The Girl With the Tramp Stamp Tattoo

After a movie industry lull between late October and early December, where there were very few movies released that I actually wanted to see, I was excited when The Girl with the Dragon Tattoo came out on December 20. I wasn’t too familiar with the story (I had never read the novel by Stieg Larsson, nor did I see the Swedish version of the film); nonetheless, I bought into the hoopla, media campaign, and general excitement that surrounded the film.

I saw the film over the holiday season and my local AMC Theater was packed. There’s something about the communal experience of seeing a film that makes it all the better; in fact, that's why I love going to the movies after all these years. I’m not going to delve too much into the plot (visit if you want those details), but I will tell you what I liked, or didn’t like, about the movie.

First and foremost, the cast was superb. Daniel Craig was more than adequate as Mikael Blomkvist, but the real star of the show was Rooney Mara as the girl with the dragon tattoo, Lisbeth Salander. You may remember Mara for her bit role in the Social Network as Mark Zuckerburg’s girlfriend in the opening scene of that film. Director David Fincher, who also directed the Social Network, must have seen a diamond in the rough . . . and he was right.

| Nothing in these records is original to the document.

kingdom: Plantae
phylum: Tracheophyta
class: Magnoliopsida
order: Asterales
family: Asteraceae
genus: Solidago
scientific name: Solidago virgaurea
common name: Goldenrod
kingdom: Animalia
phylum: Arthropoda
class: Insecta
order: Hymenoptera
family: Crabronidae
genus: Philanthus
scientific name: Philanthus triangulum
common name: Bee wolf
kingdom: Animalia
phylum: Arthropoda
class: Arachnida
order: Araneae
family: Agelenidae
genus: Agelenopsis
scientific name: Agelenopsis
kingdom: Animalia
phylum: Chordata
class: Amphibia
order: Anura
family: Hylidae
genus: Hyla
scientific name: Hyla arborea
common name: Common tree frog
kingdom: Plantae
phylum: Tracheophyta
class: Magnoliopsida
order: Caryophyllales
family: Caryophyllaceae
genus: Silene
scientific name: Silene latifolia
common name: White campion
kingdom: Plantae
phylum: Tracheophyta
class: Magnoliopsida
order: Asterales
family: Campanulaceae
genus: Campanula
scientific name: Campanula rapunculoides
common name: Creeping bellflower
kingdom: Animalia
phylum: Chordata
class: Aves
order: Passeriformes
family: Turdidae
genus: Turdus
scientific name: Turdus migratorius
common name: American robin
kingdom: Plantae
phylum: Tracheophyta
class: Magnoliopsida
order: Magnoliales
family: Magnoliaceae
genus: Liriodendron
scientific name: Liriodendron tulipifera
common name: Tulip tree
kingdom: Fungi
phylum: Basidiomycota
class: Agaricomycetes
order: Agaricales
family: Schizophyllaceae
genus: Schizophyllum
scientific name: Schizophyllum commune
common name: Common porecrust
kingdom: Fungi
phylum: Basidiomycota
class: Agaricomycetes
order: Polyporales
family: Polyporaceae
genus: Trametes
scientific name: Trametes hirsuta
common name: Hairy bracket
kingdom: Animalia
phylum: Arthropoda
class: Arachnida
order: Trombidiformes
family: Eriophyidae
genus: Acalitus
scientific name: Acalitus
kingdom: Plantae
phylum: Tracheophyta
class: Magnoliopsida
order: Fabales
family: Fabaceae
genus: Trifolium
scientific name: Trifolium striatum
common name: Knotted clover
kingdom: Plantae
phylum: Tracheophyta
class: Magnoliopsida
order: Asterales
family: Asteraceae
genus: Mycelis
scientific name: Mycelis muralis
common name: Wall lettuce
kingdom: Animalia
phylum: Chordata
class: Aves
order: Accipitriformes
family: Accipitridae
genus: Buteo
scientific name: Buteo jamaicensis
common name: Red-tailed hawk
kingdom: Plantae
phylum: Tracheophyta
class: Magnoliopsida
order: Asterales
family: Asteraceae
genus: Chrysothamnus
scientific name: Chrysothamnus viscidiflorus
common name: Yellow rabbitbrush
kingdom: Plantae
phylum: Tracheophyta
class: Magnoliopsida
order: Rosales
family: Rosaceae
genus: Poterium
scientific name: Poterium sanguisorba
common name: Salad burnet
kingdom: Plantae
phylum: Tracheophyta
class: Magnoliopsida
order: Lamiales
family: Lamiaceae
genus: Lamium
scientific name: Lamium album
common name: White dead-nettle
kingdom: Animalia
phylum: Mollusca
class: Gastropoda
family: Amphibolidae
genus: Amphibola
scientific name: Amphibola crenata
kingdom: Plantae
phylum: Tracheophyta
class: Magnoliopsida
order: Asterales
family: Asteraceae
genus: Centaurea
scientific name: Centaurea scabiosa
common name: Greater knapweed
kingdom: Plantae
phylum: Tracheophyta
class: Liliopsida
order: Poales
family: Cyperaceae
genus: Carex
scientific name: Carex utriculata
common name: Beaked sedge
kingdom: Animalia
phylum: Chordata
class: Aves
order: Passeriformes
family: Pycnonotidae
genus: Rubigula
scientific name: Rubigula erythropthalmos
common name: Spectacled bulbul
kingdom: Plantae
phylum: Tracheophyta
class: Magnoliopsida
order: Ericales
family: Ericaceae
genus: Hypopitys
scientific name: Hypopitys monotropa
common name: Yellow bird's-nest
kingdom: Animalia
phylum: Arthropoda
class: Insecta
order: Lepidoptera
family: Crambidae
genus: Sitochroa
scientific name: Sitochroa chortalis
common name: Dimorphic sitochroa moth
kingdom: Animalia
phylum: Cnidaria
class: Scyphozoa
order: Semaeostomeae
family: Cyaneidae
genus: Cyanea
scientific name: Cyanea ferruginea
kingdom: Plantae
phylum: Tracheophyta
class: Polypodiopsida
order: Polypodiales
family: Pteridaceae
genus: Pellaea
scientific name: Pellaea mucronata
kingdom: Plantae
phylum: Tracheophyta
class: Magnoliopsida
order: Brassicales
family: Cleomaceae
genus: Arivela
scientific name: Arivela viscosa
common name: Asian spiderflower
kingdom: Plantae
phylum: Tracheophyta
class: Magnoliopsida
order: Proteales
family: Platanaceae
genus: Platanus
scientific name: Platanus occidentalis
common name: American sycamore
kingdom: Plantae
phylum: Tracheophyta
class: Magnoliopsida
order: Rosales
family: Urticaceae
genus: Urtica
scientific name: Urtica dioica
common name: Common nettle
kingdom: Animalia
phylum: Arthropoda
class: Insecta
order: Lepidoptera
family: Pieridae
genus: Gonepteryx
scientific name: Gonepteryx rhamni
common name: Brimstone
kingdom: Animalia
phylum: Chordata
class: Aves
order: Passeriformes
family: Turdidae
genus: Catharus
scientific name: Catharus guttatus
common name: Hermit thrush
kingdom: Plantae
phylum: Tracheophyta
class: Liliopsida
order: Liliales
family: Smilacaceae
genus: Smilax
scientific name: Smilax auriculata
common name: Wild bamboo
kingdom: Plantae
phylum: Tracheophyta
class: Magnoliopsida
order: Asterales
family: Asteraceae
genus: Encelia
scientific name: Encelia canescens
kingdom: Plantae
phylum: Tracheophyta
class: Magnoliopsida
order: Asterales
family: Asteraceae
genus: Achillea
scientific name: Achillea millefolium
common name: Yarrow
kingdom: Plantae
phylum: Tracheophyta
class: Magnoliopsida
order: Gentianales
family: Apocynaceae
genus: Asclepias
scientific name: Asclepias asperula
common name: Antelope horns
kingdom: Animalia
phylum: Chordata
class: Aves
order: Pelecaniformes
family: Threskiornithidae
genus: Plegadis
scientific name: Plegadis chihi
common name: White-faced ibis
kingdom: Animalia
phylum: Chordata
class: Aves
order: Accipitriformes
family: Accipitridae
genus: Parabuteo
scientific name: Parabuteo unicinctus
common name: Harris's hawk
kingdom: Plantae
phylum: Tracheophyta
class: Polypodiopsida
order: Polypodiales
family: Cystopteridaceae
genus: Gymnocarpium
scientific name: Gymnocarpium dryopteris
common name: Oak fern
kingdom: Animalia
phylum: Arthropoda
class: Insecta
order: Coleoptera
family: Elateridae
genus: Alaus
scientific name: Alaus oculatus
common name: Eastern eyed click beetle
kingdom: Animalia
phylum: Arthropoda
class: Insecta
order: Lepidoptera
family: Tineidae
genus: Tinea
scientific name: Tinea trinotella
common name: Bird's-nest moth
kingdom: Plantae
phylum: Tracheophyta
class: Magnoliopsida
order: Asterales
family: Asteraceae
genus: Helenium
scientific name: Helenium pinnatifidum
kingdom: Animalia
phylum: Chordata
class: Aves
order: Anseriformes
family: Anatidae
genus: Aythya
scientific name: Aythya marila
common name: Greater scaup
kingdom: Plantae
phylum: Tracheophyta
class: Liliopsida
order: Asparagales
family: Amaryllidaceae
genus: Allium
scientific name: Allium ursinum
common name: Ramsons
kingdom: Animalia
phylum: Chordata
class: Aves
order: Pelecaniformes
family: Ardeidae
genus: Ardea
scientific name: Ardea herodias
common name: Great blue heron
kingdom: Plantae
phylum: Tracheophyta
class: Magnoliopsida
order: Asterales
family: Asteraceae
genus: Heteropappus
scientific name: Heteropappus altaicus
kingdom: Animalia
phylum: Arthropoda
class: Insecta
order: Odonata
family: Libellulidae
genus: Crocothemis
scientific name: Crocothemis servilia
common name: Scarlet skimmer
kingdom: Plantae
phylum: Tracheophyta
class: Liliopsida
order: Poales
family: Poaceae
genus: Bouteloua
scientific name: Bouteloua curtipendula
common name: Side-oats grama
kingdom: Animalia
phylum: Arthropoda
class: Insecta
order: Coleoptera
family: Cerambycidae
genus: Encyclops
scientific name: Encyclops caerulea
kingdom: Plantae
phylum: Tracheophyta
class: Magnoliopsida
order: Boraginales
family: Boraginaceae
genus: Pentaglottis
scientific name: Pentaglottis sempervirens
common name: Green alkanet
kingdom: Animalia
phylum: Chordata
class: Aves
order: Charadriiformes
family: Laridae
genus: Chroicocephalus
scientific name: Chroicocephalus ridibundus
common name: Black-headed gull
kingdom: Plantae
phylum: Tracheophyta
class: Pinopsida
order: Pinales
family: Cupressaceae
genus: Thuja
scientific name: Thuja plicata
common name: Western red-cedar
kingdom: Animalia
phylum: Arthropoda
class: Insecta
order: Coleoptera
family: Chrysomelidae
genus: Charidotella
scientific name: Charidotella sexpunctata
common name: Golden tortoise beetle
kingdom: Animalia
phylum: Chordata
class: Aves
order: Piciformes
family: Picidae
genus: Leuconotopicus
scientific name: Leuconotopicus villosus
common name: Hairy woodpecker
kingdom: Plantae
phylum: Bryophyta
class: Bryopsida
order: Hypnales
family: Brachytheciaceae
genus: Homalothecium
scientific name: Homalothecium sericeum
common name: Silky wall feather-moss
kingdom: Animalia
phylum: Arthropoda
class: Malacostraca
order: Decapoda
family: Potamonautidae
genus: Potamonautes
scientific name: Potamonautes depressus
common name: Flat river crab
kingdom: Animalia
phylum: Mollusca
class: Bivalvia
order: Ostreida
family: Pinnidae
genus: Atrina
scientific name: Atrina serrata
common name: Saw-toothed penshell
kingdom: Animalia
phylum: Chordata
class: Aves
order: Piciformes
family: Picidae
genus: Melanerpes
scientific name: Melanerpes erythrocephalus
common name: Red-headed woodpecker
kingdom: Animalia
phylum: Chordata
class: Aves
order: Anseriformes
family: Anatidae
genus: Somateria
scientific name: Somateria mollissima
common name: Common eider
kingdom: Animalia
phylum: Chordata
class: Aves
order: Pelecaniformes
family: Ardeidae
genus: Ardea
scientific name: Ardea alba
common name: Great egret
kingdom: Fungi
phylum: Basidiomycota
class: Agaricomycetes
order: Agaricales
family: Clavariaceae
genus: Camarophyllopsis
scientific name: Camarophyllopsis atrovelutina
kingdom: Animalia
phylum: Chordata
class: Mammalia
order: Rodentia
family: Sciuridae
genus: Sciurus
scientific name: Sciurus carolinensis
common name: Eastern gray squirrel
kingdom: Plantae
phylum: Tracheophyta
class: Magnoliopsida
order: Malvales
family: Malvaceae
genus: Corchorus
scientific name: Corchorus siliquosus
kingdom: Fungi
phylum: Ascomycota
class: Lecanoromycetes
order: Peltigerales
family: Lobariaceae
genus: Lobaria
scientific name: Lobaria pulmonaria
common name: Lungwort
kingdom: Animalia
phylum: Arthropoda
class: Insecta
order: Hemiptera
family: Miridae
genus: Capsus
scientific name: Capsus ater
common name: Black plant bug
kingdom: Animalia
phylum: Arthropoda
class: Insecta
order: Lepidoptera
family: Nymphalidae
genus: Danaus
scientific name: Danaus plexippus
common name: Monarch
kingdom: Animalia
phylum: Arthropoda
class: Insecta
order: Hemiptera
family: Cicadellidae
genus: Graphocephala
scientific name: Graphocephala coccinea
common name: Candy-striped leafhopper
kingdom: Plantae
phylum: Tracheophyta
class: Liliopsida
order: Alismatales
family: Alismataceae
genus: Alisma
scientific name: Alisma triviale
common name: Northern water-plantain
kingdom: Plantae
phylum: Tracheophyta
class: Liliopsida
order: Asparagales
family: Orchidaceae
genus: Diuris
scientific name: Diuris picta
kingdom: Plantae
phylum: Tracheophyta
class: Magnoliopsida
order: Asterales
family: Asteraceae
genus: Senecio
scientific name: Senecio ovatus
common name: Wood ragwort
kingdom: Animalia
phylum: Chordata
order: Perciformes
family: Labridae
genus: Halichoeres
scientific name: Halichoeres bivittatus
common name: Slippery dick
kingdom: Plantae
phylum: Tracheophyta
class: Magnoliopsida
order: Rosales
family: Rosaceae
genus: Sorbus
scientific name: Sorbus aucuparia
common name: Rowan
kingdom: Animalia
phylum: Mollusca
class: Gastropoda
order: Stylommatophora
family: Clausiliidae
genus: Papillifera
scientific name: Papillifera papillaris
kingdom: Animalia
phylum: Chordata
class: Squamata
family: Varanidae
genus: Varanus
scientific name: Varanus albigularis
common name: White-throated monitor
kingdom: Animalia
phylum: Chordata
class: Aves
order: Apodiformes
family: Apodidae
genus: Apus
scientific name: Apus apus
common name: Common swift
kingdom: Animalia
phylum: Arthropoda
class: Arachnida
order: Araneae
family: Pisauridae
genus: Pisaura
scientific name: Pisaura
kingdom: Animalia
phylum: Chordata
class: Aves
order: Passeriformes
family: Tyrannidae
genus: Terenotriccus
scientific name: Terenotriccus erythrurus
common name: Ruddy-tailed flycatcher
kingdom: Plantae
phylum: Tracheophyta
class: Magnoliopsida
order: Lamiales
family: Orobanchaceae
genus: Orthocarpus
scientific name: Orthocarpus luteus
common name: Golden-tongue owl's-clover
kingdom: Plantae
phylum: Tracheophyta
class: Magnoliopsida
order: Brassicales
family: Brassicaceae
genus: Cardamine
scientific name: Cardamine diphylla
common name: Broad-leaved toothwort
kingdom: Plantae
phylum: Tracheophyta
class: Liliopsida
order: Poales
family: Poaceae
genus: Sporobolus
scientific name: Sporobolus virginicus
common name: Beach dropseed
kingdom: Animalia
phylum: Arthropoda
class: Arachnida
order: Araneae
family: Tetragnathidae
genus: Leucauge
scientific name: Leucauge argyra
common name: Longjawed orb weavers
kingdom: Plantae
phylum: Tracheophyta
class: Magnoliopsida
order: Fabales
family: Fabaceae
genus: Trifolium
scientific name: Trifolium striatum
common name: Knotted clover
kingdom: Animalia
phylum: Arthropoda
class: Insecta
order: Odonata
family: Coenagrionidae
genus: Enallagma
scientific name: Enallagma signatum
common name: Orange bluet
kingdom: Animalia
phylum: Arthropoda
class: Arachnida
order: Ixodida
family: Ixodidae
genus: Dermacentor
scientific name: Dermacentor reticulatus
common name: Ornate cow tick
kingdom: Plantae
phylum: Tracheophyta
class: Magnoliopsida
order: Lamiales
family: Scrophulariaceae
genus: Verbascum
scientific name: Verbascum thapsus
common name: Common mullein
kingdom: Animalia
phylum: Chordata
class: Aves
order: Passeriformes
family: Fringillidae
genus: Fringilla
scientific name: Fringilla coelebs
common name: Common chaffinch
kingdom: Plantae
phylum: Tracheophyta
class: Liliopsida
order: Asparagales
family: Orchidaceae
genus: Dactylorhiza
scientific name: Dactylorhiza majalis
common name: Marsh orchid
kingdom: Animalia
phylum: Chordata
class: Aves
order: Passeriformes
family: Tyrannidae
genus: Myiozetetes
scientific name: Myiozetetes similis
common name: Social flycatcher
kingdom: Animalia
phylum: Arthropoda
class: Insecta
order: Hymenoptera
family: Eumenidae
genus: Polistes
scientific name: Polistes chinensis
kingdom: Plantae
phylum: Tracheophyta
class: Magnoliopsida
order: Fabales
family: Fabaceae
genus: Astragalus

Mara, who usually appears wholesome and somewhat innocent, transformed herself for the title role, morphing into a pale, emo, self-admittedly insane investigator. There is something disturbing about Mara’s character that is also strangely attractive (as many of the characters in the film find out). The gratuitous sex scenes (minus a disconcerting rape scene), which reveals as much of Mara as any man could hope, were certainly a nice touch. This will no doubt prove to be Mara’s breakout role and establish her as a major actress in Hollywood. She very well could get an Oscar nomination for The Girl with the Dragon Tattoo, but if not, it’ll be only a matter of time before she takes home a statue.

I also enjoyed the performances of Stellan Skarsgård and Christopher Plummer. The former plays Martin Vanger and was stellar as always. I’ve been a Skarsgård fan for a while, most notably for his roles in Deep Blue Sea and as Bootstrap Bill in the Pirates of the Caribbean series. He tows the line between sympathetic and menacing as well as anyone could, and he displays that well in The Girl with the Dragon Tattoo.

In regards to Plummer, if there was a Hollywood illuminati, he would be a charter member. The man is a remarkable actor and only gets better with age. Unfortunately, his role as Henrik Vanger was quite limited and he was only onscreen for about 20 minutes of the film’s 158-minute run time. With that said, he lit up the screen during that time as an ailing businessman looking for closure on a mysterious disappearance 40 years in the making.

The acting was only the tip of the iceberg as far as things going for this film. The story was compelling, complete with a surprise ending (though a clever man, much like myself, could figure it out, which I did). It takes a lot to keep my attention for two and a half hours, but The Girl with the Dragon Tattoo did just that. The visuals were great, with the various locations in Sweden were nothing short of exquisite (the movie was filmed during Sweden’s coldest winter in 20 years). Rumor has it they want to convert Larsson’s other two books to the big screen, and if this first film is any indication, that’s a great idea.

In conclusion, if you’re looking to go to the movies for a good thriller/mystery, look no further than The Girl with the Dragon Tattoo. While it has little replay value, as is the case with most any mystery/thriller, it is well worth the price of admission and one of the better movies I’ve seen in the latter half of 2011.